He received a few curious looks as he approached the bar, but nothing too severe. There was a good chance he wasn’t the first man of the cloth to walk through these doors. The bartender sized him up with a slightly raised eyebrow. The middle aged man was beefy with a ruddy face and a flattened nose. The nose along with the cauliflower ear on the right side made Koning guess the man had been a boxer in his younger days.
“Sunday’s priests get penny shots,” he said with a grin. “Every other night it’s full price, father.”
“I would like to see the proprietor of this fine establishment,” said Koning.
The bartender wrinkled his brow and scratched the side of his head. “Do what now?”
“The owner,” Koning said with a sigh. “The Joe in Joe’s.”
“Ain’t no Joe,” said the bartender. “Never was.
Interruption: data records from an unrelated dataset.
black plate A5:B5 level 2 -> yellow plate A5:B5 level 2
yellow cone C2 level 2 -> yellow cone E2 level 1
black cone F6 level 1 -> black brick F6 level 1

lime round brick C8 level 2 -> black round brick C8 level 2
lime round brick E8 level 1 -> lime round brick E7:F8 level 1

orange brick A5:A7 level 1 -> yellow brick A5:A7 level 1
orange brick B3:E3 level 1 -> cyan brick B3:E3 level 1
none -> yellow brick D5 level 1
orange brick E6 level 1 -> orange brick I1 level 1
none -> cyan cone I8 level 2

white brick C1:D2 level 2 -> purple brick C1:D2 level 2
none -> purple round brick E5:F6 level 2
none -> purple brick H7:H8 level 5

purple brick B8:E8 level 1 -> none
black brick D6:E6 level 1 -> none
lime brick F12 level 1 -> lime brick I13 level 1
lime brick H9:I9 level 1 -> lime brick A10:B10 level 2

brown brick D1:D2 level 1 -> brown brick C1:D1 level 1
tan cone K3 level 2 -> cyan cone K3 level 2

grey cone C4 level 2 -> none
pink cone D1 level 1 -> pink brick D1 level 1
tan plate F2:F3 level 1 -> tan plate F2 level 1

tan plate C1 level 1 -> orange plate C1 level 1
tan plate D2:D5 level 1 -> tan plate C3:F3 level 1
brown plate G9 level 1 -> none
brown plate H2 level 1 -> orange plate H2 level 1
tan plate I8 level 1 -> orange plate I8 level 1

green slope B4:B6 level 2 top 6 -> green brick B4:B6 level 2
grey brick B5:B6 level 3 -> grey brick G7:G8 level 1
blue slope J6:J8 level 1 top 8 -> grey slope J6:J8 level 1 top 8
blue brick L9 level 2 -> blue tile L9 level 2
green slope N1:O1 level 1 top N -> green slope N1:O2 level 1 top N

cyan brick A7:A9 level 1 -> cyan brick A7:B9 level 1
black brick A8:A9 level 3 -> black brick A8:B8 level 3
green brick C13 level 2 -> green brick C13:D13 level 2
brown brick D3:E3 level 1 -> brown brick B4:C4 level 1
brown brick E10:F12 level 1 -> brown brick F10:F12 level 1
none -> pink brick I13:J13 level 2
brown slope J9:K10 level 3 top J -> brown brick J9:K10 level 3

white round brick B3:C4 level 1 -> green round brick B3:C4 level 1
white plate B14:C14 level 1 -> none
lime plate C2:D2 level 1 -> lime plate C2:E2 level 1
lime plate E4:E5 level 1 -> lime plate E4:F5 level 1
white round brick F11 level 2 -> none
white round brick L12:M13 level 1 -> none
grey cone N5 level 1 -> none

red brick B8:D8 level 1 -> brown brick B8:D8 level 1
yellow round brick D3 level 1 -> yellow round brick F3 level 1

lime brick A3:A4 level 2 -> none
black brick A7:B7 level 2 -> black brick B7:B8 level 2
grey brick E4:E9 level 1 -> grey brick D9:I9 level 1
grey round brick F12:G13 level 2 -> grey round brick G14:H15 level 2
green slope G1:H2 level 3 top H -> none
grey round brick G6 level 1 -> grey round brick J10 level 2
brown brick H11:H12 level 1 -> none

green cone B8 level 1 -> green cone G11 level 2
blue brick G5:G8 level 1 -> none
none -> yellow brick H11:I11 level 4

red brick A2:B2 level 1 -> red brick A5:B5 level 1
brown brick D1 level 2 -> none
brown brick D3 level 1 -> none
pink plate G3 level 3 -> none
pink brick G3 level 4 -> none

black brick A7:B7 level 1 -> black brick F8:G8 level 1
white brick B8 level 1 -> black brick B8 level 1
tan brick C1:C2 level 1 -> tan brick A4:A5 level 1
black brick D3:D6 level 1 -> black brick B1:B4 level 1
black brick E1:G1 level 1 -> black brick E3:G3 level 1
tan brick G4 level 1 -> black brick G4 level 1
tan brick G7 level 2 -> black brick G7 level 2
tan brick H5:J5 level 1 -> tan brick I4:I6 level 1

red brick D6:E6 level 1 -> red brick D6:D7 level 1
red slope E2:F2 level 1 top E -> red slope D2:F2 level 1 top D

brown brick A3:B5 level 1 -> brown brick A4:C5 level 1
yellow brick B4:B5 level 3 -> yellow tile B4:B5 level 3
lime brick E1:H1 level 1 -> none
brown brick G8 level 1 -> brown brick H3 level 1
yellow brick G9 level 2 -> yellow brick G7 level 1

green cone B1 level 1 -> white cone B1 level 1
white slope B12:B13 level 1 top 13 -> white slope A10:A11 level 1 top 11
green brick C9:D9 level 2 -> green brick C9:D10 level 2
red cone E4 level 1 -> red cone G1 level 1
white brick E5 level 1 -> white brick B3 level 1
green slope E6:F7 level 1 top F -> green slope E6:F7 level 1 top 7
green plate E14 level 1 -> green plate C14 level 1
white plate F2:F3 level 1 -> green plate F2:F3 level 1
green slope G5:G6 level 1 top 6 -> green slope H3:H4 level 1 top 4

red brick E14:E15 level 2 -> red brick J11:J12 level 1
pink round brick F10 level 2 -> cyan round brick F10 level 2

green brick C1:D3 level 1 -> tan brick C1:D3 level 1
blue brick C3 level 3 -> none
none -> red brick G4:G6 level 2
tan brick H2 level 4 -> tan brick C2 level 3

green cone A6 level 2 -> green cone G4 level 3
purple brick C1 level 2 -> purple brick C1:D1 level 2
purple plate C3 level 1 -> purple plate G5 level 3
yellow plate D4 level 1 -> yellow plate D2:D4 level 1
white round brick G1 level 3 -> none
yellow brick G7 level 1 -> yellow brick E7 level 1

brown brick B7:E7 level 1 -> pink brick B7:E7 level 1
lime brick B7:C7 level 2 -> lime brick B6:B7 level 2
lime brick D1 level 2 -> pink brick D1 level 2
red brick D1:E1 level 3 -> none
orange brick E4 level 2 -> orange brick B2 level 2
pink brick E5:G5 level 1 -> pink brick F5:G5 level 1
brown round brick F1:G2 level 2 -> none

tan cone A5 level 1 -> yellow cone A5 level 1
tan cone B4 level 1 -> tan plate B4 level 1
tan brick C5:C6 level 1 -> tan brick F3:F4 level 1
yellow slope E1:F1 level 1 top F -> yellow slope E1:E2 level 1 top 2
It’s just a name someone liked so they named the bar Joe’s.”
“Curious,” Koning said, pushing his glasses up the bridge of his nose. “I was under the impression this bar was owned by one Joseph Sullivan, at least it’s a de facto ownership. The actual deed of ownership and liquor board license is in the name of Colleen McDonough, Joseph’s aunt. Yet Boston Police Department intelligence indicates Mrs. McDonough is just a front because Joseph, a convicted felon, would be unable to get a liquor license on his own.”
“Get the fuck outta here,” the bartender said sharply. He started to reach for something behind the bar, a baseball bat Koning assumed. “Get out now, padre, before something bad happens to you.”
“Let your boss decide my fate,” said Koning. “I will have some tonic water while you tell him I’m here.”
The bartender eyed Koning sharply as the archbishop simply stood there. Finally, he moved slowly and deliberately towards one of the taps behind the bar. He poured a glass full of tonic water before spitting in it and putting it on the bar in front of Koning.
Koning watched him lumber away towards a door off to the side of the bar. All of the regulars at Joe’s were now all watching the priest as he put his briefcase on the bar and calmly waited.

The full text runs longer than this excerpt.